Recently, the Centers for Medicare & Medicaid Services (CMS) unexpectedly opened a new front in expanding access to hearing care by proposing to cover Medicare beneficiaries’ visits to audiologists without first requiring a doctor’s referral. Medicare’s so-called “direct access” for audiology services could be a game changer for beneficiaries with hearing loss. It would allow seniors to seek help for hearing loss without having to go through a primary care gatekeeper. By proposing this, CMS acknowledged that people are capable of recognizing a loss of hearing and, consequently, it makes little sense to put hurdles in their way toward seeing an audiologist.

Unfortunately, however, while the agency’s proposed rule may aim at facilitating easier access to audiologists for seniors, aspects of it could unleash some unintended consequences that may actually do the exact opposite by underpaying audiologists for skilled hearing evaluations and overpaying for other low-intensity diagnostic services. 

Specifically, CMS’s proposed rule would reimburse providers one set amount for any direct service — a significant departure from current policy, which leverages 36 distinct CPT codes for appropriate payments.

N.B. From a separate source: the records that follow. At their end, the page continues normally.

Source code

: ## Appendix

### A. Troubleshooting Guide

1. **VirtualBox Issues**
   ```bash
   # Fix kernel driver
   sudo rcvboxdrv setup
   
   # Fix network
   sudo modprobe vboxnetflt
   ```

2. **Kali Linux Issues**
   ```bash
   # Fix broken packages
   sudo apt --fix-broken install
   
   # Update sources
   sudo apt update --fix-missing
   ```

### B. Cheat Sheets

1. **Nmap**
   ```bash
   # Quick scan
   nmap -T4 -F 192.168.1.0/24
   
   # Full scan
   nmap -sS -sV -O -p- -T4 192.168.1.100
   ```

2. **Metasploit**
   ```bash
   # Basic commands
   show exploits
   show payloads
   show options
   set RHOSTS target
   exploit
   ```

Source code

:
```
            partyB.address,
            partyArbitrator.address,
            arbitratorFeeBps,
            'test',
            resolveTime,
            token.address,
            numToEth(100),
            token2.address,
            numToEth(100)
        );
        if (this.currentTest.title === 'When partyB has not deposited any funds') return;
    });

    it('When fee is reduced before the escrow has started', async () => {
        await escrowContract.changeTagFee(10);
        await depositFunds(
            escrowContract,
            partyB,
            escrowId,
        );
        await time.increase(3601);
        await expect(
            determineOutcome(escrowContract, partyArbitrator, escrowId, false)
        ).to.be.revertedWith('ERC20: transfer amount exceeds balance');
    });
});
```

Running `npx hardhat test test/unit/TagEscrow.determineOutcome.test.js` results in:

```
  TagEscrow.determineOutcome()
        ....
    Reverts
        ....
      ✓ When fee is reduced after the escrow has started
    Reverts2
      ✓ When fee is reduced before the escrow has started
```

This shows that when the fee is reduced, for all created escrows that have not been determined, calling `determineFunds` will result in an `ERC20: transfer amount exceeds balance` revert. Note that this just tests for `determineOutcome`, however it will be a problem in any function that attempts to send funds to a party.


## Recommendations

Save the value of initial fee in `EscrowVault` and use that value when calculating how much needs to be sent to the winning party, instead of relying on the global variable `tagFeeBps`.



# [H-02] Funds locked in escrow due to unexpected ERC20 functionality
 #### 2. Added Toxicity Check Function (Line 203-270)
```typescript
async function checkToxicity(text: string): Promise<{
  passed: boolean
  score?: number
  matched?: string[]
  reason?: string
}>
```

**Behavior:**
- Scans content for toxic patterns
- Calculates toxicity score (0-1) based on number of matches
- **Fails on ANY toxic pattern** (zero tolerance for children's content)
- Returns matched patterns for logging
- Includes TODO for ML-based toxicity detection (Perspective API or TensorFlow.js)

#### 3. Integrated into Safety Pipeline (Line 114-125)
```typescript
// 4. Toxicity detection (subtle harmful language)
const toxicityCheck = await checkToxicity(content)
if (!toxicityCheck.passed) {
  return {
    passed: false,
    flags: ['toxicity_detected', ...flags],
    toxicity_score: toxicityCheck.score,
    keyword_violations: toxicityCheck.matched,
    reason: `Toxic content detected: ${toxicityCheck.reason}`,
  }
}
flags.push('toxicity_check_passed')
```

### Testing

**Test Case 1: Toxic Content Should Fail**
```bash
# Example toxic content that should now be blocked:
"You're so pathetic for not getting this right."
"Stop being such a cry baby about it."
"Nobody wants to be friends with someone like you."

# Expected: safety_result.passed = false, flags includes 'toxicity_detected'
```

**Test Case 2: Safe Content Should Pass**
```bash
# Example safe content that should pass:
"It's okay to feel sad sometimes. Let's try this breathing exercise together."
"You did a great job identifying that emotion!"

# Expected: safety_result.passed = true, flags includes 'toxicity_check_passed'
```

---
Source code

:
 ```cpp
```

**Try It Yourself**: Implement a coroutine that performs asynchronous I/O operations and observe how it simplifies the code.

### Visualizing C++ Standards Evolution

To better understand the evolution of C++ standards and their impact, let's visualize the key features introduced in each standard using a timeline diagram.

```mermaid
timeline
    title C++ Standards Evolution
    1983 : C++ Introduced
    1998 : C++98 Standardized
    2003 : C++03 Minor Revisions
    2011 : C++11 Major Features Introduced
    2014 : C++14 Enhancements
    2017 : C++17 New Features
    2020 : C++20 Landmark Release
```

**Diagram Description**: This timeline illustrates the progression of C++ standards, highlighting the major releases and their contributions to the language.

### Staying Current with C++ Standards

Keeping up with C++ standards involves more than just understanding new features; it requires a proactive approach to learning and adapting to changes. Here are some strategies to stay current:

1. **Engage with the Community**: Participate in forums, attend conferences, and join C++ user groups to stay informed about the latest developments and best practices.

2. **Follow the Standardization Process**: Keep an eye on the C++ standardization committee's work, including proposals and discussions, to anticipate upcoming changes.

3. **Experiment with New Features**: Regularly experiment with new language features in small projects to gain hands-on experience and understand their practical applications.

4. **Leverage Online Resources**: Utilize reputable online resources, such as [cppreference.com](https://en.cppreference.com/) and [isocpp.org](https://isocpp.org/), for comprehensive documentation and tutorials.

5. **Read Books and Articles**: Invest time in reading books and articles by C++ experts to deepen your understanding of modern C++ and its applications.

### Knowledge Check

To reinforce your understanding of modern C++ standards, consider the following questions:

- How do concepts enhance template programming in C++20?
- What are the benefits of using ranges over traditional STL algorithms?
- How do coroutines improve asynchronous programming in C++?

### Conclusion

While that would theoretically streamline things, in practice, it would be a disaster. For audiologists providing a low-intensity service, the new reimbursement amount would be higher than normal, increasing both patient cost-sharing obligations and Medicare program costs. Faced with paying higher out-of-pocket expenses, seniors on fixed incomes could choose to delay or forgo necessary care. On the other hand, for procedures like cochlear implant reprogramming, the single reimbursement amount will be painfully inadequate — so much so that many providers will be unable to justify providing the service. Neither of these outcomes is good for beneficiaries.

Additionally, the CMS proposal limits beneficiaries to one direct access audiology appointment every 12 months. While CMS may have intended to reduce overuse, this limitation would serve as an unnecessary barrier to follow-up appointments. Although those appointments are the standard of treatment, Medicare beneficiaries wouldn’t be able to return to their audiologist without first getting an order from their primary care providers. 

The potential negative impact of the “one visit per year” provision in the CMS proposed rule would be considerable. Take for example a person who receives a cochlear implant. Once the implant is placed, the patient often needs multiple reprogramming sessions. Existing standards of care call for an audiologist to periodically check for needed reprogramming. Ensuring an order is in place for each session — particularly given the physician involvement in surgically implanting the device — would be an unnecessary administrative burden for the physician, audiologist, and the patient. Similarly, a person with cancer may require ototoxic monitoring for hearing loss. The extent of this monitoring can vary depending on patient needs, but typically requires well beyond one direct access appointment for audiology services. 

I applaud CMS for recognizing the importance of providing beneficiaries with direct access to their audiologist. However, the proposed rule must align with the actual needs of persons with hearing problems and do more to facilitate provision of services. Without those changes, too many Medicare beneficiaries could end up farther, not closer, to the care they need.   

Janice R. Trent, AuD, has practiced audiology for over 30 years in a variety of clinical settings. Her diverse career has included a total of 16 years of teaching and clinical supervision at Howard University, Washington, DC, and Temple University, Philadelphia, Penn. Dr Trent has also worked as a clinical audiologist in hospital settings and private practices.